**SUPPLIED MATERIAL:**
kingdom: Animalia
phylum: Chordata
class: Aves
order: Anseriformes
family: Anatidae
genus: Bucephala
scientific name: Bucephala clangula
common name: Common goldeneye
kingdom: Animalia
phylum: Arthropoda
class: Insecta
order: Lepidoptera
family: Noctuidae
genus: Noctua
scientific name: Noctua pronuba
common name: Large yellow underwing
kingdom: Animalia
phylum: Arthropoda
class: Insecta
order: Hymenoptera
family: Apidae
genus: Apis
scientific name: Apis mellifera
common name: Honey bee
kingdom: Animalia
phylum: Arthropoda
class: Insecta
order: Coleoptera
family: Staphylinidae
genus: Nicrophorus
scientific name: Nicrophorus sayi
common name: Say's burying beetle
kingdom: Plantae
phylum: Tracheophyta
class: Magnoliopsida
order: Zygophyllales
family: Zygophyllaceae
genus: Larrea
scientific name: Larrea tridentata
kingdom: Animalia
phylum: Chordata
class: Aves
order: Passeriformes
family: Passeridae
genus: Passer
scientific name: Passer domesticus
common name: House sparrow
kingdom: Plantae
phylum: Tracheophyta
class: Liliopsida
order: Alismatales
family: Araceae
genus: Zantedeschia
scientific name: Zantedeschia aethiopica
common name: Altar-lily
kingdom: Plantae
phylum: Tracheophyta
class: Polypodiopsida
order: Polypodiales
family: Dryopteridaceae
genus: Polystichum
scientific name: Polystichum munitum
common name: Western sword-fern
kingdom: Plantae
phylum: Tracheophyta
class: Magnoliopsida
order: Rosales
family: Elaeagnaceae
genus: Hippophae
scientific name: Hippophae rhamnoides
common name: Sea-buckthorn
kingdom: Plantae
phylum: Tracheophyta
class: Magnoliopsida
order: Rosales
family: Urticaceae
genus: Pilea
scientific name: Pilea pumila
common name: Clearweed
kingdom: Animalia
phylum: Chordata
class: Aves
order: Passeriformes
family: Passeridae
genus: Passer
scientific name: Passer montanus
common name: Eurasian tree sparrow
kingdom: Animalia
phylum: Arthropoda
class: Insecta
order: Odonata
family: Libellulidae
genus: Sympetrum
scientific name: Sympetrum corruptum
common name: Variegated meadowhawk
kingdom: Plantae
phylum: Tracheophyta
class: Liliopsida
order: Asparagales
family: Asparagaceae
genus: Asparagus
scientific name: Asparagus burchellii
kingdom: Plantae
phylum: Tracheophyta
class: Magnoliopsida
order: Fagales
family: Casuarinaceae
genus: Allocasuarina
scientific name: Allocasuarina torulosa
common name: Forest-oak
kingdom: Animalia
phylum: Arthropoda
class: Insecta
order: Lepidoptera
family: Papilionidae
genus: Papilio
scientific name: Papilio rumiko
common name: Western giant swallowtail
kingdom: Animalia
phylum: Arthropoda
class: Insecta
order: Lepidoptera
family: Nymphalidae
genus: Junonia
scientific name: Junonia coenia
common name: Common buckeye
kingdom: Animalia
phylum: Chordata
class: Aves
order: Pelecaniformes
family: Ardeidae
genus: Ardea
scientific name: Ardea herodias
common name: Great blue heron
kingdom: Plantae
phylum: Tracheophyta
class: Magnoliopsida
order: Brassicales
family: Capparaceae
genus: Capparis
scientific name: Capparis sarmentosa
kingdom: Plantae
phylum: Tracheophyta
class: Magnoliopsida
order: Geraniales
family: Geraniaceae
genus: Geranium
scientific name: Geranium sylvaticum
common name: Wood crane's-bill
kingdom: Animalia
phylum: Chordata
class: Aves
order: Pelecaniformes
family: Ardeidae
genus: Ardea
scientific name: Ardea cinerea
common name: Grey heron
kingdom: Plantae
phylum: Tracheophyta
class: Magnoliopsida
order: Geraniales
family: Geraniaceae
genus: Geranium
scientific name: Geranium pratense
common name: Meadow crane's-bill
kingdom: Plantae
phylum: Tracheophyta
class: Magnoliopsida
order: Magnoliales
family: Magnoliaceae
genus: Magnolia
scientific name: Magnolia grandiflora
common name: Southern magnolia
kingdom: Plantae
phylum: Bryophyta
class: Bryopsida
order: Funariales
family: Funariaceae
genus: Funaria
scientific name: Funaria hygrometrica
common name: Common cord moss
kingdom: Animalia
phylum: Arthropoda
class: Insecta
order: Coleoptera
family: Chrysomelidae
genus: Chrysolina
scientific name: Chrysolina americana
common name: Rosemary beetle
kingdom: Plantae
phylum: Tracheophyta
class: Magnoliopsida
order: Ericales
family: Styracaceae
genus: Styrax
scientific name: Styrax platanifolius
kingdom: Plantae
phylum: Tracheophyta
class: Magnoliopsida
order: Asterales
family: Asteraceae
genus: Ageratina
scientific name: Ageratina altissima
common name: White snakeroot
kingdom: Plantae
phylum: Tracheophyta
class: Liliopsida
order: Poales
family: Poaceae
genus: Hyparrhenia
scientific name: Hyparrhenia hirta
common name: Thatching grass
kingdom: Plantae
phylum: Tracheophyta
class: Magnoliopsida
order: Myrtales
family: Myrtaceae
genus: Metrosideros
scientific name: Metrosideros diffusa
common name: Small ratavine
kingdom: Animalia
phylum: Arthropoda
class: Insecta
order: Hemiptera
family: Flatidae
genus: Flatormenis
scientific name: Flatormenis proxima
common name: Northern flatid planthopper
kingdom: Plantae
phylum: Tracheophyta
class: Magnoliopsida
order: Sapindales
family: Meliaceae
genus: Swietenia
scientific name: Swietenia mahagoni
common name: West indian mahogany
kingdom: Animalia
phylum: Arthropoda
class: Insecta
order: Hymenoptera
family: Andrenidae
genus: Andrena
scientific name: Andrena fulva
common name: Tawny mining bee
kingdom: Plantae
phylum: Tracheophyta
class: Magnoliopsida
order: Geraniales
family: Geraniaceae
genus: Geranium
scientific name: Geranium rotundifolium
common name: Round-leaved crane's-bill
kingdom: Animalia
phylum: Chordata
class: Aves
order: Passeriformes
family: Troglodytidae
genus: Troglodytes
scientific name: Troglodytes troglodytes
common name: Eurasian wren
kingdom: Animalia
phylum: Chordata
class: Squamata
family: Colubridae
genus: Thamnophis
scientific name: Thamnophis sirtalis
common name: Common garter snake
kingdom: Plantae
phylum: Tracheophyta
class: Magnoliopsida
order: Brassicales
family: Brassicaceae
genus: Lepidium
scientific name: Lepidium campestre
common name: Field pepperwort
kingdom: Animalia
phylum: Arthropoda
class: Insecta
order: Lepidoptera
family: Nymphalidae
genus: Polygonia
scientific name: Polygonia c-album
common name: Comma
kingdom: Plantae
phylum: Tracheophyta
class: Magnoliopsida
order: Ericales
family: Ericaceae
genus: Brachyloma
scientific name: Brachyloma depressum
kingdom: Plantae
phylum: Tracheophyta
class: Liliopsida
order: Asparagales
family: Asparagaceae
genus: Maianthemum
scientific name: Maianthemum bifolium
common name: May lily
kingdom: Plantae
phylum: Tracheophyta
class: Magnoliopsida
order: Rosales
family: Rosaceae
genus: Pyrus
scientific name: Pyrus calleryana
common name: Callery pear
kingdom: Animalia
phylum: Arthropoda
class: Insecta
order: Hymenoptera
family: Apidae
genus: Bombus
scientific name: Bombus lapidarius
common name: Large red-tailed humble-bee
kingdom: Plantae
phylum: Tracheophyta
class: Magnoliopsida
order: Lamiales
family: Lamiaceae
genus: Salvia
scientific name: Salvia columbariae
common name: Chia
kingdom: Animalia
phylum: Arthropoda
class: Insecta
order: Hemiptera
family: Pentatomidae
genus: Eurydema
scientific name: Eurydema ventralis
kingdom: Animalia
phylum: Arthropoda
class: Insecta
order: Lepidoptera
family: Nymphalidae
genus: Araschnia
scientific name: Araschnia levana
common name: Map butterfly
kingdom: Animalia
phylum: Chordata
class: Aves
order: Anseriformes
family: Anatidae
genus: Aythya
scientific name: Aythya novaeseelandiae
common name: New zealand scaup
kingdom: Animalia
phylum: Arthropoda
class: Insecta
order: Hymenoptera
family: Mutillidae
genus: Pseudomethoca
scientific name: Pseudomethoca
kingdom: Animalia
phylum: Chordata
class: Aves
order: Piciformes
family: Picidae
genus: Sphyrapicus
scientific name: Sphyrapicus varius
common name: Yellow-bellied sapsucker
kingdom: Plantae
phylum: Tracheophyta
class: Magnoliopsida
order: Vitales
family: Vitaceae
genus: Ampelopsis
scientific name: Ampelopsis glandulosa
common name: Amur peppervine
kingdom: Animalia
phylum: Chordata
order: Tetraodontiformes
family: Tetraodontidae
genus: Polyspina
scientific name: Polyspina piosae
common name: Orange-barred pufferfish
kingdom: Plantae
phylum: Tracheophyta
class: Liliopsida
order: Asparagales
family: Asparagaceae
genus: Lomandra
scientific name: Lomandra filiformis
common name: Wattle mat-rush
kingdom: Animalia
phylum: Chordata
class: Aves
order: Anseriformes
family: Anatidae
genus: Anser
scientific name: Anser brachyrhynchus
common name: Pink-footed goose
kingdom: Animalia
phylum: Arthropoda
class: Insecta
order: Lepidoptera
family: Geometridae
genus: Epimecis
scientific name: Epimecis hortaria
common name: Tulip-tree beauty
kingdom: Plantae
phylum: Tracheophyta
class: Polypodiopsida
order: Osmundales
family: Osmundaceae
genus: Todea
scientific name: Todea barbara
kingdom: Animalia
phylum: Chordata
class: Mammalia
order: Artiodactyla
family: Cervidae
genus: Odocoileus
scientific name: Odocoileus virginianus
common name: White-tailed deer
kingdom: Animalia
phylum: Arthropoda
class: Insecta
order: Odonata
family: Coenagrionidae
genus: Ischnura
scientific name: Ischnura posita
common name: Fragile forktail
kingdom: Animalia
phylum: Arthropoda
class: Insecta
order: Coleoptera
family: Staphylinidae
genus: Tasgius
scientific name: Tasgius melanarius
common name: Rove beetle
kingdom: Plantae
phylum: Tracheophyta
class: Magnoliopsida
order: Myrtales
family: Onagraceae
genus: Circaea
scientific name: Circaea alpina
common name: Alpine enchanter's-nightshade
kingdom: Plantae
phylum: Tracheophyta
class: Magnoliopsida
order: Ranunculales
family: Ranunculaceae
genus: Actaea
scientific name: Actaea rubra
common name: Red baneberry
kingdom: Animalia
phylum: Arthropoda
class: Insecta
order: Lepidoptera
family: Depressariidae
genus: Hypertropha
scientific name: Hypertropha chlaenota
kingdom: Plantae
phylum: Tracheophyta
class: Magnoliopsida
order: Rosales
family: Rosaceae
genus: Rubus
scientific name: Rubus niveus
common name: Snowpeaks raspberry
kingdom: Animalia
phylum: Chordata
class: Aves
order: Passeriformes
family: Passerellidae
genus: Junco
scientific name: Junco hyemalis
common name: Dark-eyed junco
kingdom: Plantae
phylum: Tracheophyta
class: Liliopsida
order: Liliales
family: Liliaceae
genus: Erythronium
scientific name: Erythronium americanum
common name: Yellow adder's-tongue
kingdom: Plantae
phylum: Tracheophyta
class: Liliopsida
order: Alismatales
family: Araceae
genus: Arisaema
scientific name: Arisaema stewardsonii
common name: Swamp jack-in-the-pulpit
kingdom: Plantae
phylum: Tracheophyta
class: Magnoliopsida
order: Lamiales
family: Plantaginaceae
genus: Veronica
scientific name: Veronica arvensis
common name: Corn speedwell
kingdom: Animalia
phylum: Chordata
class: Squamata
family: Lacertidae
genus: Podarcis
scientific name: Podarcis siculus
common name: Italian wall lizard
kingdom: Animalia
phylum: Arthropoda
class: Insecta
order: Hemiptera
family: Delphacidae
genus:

**GIVEN TASK:** Copy the data verbatim, starting at the line that contains "genus: Actaea" and continuing through the final line of the data.

**EXERCISE SOLUTION:**
genus: Actaea
scientific name: Actaea rubra
common name: Red baneberry
kingdom: Animalia
phylum: Arthropoda
class: Insecta
order: Lepidoptera
family: Depressariidae
genus: Hypertropha
scientific name: Hypertropha chlaenota
kingdom: Plantae
phylum: Tracheophyta
class: Magnoliopsida
order: Rosales
family: Rosaceae
genus: Rubus
scientific name: Rubus niveus
common name: Snowpeaks raspberry
kingdom: Animalia
phylum: Chordata
class: Aves
order: Passeriformes
family: Passerellidae
genus: Junco
scientific name: Junco hyemalis
common name: Dark-eyed junco
kingdom: Plantae
phylum: Tracheophyta
class: Liliopsida
order: Liliales
family: Liliaceae
genus: Erythronium
scientific name: Erythronium americanum
common name: Yellow adder's-tongue
kingdom: Plantae
phylum: Tracheophyta
class: Liliopsida
order: Alismatales
family: Araceae
genus: Arisaema
scientific name: Arisaema stewardsonii
common name: Swamp jack-in-the-pulpit
kingdom: Plantae
phylum: Tracheophyta
class: Magnoliopsida
order: Lamiales
family: Plantaginaceae
genus: Veronica
scientific name: Veronica arvensis
common name: Corn speedwell
kingdom: Animalia
phylum: Chordata
class: Squamata
family: Lacertidae
genus: Podarcis
scientific name: Podarcis siculus
common name: Italian wall lizard
kingdom: Animalia
phylum: Arthropoda
class: Insecta
order: Hemiptera
family: Delphacidae
genus:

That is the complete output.